El ser humano, tanto en lo cognitivo como en lo social y afectivo, no es producto del ambiente ni resultado de sus disposiciones internas, sino una reconstrucción propia que se va reproduciendo constantemente como resultado de la interacción entre estos dos factores. El conocimiento no es una copia fiel de la realidad, sino una reconstrucción del individuo. (2009, p. 03).

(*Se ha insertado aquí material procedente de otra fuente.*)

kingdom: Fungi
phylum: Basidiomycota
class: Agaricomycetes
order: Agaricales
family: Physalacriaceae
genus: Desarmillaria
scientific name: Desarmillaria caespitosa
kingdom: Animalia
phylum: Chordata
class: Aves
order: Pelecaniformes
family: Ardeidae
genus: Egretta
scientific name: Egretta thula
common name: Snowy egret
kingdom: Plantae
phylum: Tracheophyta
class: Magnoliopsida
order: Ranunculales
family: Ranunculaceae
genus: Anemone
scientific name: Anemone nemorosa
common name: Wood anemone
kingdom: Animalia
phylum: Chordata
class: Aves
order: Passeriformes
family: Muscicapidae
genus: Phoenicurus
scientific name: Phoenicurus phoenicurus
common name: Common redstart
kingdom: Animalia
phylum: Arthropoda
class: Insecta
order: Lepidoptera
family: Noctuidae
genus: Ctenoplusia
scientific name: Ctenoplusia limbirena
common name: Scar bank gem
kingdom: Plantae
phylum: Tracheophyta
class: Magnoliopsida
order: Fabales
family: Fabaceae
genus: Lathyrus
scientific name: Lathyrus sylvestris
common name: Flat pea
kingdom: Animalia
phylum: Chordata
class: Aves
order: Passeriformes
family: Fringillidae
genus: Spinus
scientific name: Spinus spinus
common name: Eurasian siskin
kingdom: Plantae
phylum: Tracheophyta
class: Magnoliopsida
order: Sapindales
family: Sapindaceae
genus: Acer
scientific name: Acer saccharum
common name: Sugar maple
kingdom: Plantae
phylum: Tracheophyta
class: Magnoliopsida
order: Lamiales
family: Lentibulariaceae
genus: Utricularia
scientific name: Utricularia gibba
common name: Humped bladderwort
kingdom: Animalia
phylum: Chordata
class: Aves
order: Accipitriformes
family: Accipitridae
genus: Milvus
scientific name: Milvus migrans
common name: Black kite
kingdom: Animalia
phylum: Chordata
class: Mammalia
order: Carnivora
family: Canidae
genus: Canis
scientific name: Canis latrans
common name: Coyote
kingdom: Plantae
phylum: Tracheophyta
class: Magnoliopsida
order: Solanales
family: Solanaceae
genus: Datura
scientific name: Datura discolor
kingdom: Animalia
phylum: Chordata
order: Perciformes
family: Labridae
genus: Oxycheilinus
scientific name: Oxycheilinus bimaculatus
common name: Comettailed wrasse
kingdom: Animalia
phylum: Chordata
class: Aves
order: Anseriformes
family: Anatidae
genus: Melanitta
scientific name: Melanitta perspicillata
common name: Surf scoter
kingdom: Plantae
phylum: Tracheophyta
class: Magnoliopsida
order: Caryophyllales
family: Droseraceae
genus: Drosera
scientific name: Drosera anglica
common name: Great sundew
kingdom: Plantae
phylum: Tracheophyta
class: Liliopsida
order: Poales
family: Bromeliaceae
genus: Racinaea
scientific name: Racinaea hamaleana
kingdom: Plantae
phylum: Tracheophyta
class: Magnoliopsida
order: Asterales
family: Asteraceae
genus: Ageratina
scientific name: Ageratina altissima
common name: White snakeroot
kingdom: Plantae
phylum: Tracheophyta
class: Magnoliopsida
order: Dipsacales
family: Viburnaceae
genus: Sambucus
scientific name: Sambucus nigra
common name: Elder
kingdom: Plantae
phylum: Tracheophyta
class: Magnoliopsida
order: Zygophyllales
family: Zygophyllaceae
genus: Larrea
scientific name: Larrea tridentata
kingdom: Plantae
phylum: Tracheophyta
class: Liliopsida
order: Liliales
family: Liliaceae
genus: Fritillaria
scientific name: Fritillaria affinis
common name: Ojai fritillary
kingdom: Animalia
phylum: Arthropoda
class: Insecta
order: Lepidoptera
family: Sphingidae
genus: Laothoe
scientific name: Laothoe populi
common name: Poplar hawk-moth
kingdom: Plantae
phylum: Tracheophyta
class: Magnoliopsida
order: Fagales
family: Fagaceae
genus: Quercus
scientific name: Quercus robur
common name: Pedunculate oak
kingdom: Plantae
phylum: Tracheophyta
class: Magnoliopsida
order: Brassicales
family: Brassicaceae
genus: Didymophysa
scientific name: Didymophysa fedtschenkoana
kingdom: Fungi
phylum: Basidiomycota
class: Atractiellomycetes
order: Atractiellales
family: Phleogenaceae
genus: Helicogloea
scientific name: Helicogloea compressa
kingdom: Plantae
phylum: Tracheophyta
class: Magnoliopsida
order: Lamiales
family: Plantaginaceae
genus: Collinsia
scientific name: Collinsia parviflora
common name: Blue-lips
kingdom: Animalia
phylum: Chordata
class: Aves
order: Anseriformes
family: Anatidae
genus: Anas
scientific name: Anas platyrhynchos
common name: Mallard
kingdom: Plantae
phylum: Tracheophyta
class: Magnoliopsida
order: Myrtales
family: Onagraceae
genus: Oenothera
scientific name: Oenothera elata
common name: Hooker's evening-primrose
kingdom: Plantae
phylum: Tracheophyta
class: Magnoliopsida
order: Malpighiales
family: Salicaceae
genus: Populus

Si pensamos en la teoría constructivista en la pedagogía, sería necesario mencionar a sus principales figuras exponentes, en este caso Jean Piaget y Lev Vygotsky. Ambos fueron teóricos que plantearon sus propias teorías con respecto a la educación constructivista, puesto que no podemos hablar de un solo tipo de constructivismo rígido, sino de varios tipos de visiones y posturas respecto a la pedagogía constructivista. 
Jean Piaget sostiene que la inteligencia del ser humano atraviesa fases cualitativamente distintas. Con esto se refiere a que dependiendo de en qué estadio se encuentre el ser humano, tendrá una noción de la realidad y de resolver las situaciones problemáticas que se presentan en ella de manera distinta. Un ejemplo sería un niño de siete años que esta en el estadio de las operaciones concretas, este niño resolverá los problemas de la realidad que conoce, a través de operaciones simples y sensomotoras (por ejemplo llevarse el dedo a la boca o sujetar un objeto). Mientras que un niño de 12 años, que esta en el estadio de las operaciones formales, resolverá una situación problemática a través de operaciones que le permitan relacionar formas y conceptos teóricos simples, por ejemplo los símbolos matemáticos. De esta forma su teoría habla de un proceso de internalización de los conocimientos, que varía según las fases que atraviesa el ser humano, y como cada fase es distinta a la anterior. 
Para Vygotsky el ser humano es un individuo completamente social, por lo cual el conocimiento es producto de la sociedad y el ambiente en el que vive. Esto quiere decir que el ser humano adquiere el conocimiento primero al nivel de la escala social y luego lo internaliza. Un ejemplo que él utiliza, es el de un niño que señala un objeto por primera vez. El niño no sabe que lo que está haciendo es señalar un objeto, sino que está intentado agarrarlo y su madre al verlo, interpreta esta acción cómo la de señalar y así el niño adquiere esta nueva perspectiva sobre señalar objetos y no solo intentar agarrarlos. El propio Mario Carretero en su libro el constructivismo y la educación, cita al autor de este concepto:

Un proceso interpersonal queda transformado en otro intrapersonal. En el desarrollo cultural del niño, toda función aparece dos veces: primero, a escala social, y más tarde, a escala individual; primero, entre personas (interpsicológica) y después, en el interior del propio niño (intrapsicológica).
Esto puede aplicarse igualmente a la atención voluntaria, a la memoria lógica y a la formación de conceptos. Todas las funciones psicológicas superiores se originan como relaciones entre seres humanos. (Vygotsky, 1985). 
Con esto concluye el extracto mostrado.